4. Shifting your mindset from a “What if” to a “What is.”
This is more of a cognitive hack than an exercise. We’ve all fallen victim to the “What if…” mentality. We get so caught thinking about the 1,000 different ways things can happen. What if no one likes me? What if I forget to wear clothes on stage? What if I don’t get the promotion? What if I fail?” Sometimes the “What if” mindset can be useful because it can help us mentally prepare and get ready to take action, but most of the time, it doesn’t serve us in a positive way. When you find yourself caught up in the “What if” mindset and it’s not serving your best interests, try to shift your “what if” to a “what is” mindset.
Instead of focusing on the future, focus on the here and now and make note of everything that is around you. Feel your feet on the ground, see the roof over your head, feel your body breathing, etc.
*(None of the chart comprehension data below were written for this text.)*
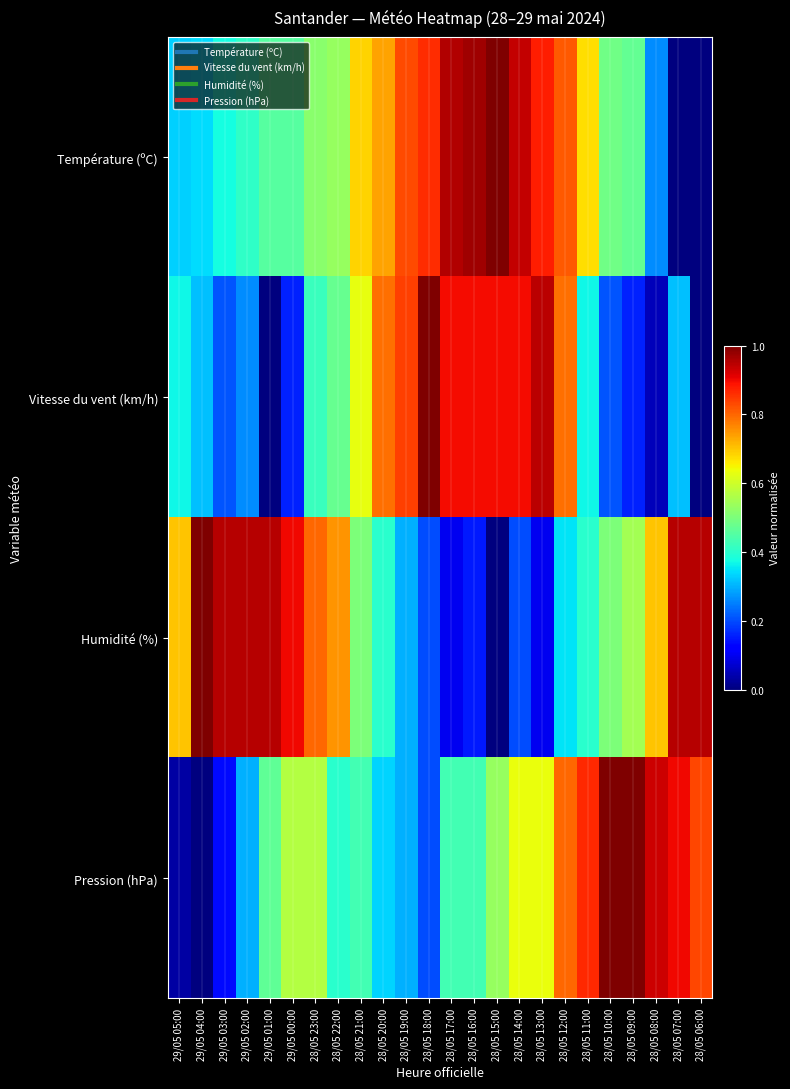

Which category has the lowest value across all series?

28/05 07:00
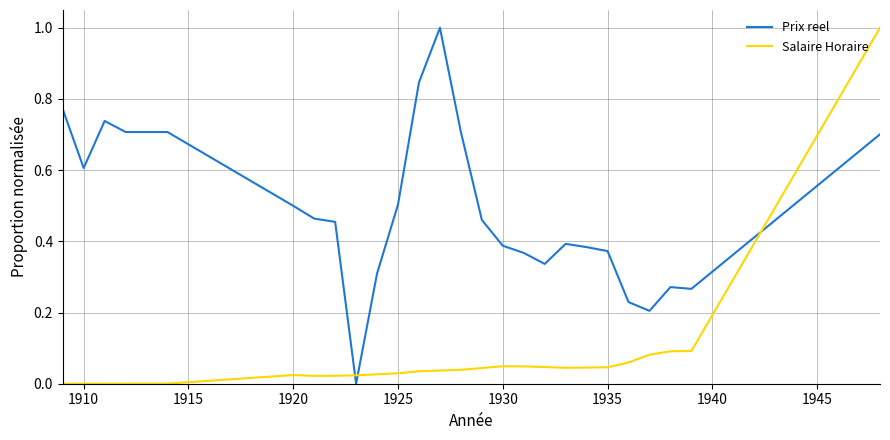

What is the difference between the maximum and minimum values in the Prix reel series?

1.0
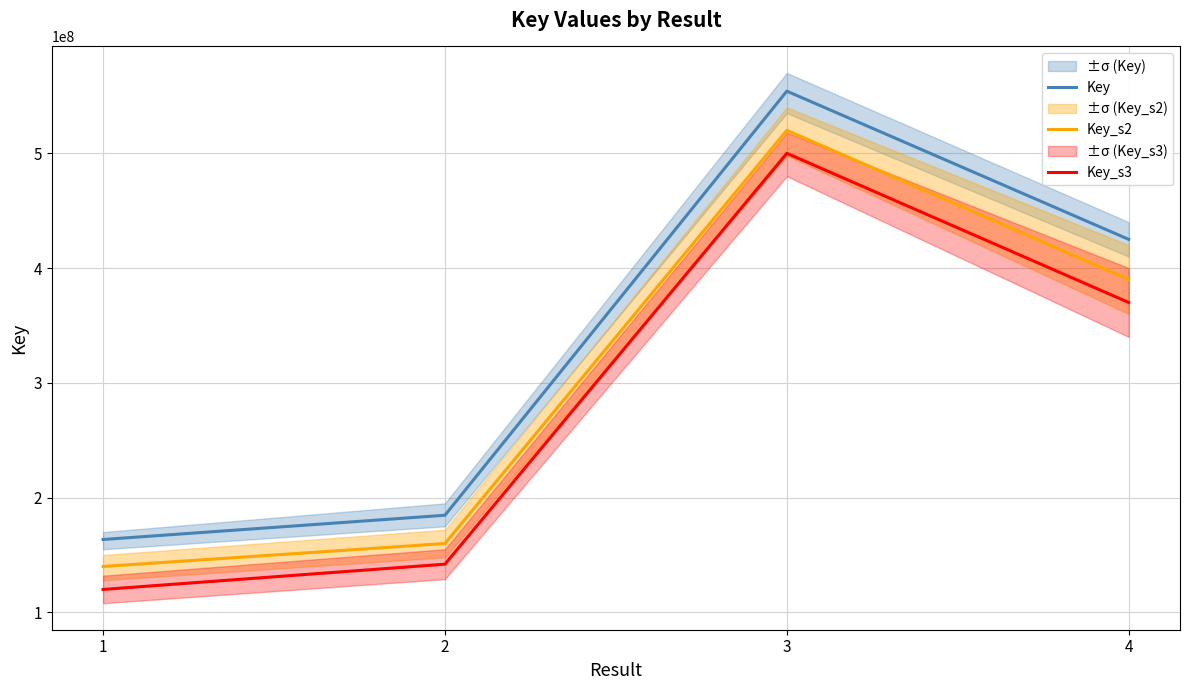

Is this an area chart (filled region under the line)?

No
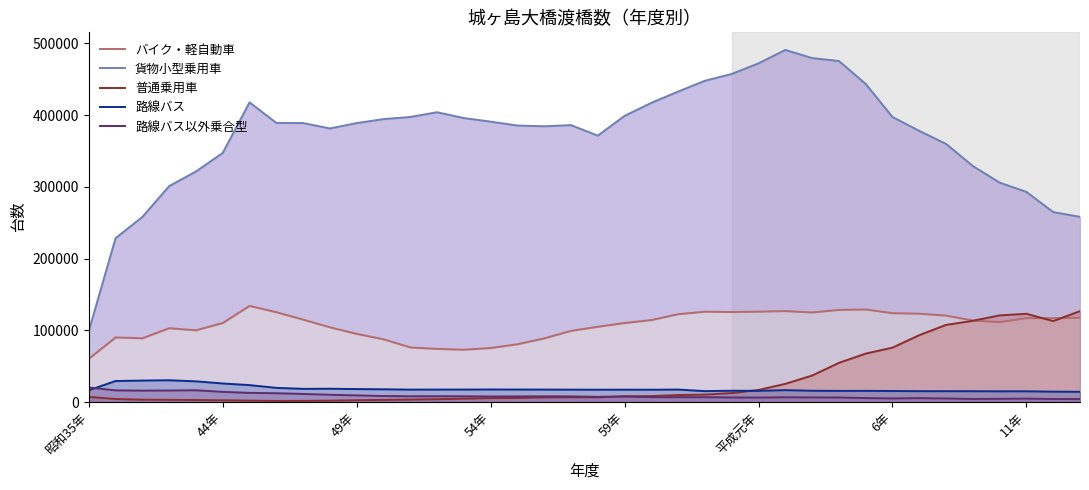

What is the value of the バイク・軽自動車 point at the 3rd from the left?

88982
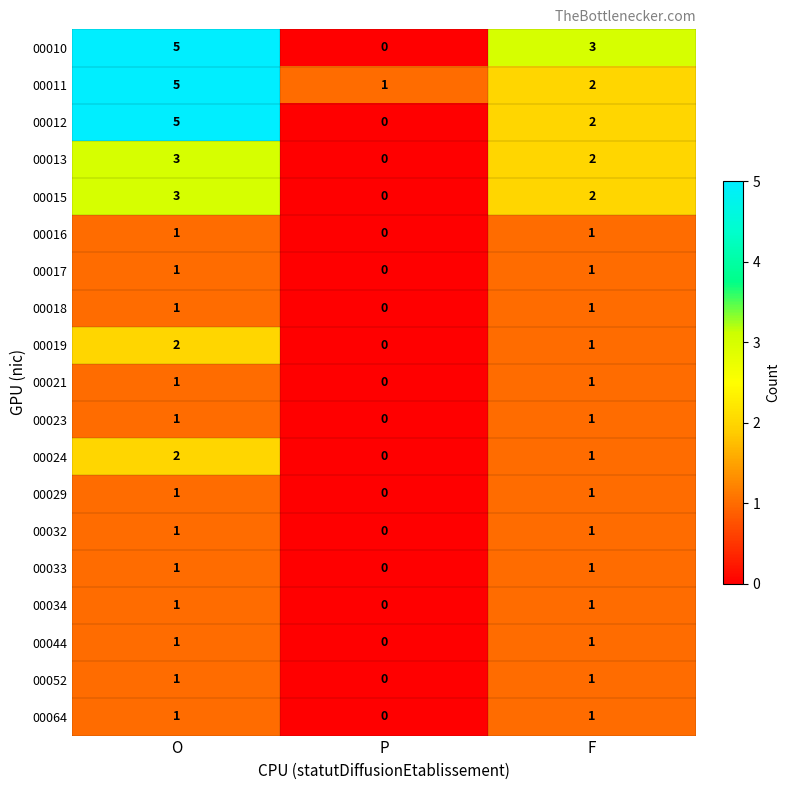

The 00044 series shows 1 at P. True or false?

False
When we drop into a “What is” here practice, we see that this moment is not the catastrophe that you mind is making it out to be. It helps us reground ourselves in the present, step out of the story of our minds, and connect with what’s happening in this moment.
5. Listen to understand, rather than listen to respond.
The last thing to share is a simple technique that you can utilize when communicating with other people to bring mindfulness into the conversation. Oftentimes, when we’re listening to someone’s story in conversation, our mind is already thinking about what we’re going to say before the person is even finished saying the thing that we’re trying to respond to. One of the greatest gifts you can give to someone is giving them your full attention and listening to them with awareness, compassion, and curiosity.
All humans have a deep need to be understood and heard, and while you might not always get that from other people, you can offer it to others. The more we offer that gift, interestingly, the more it starts to come back to us. This technique is fantastic because you don’t need to have a deep meditation practice. In the next conversation you have, just listen to understand rather than to respond and notice how it transforms the quality of your presence and your curiosity in the conversation.
Just remember, mindfulness isn’t a skill you can develop overnight. You need to practice consistently to reap the benefits. Make a commitment to yourself and stick to it and you’ll see the benefits in no time.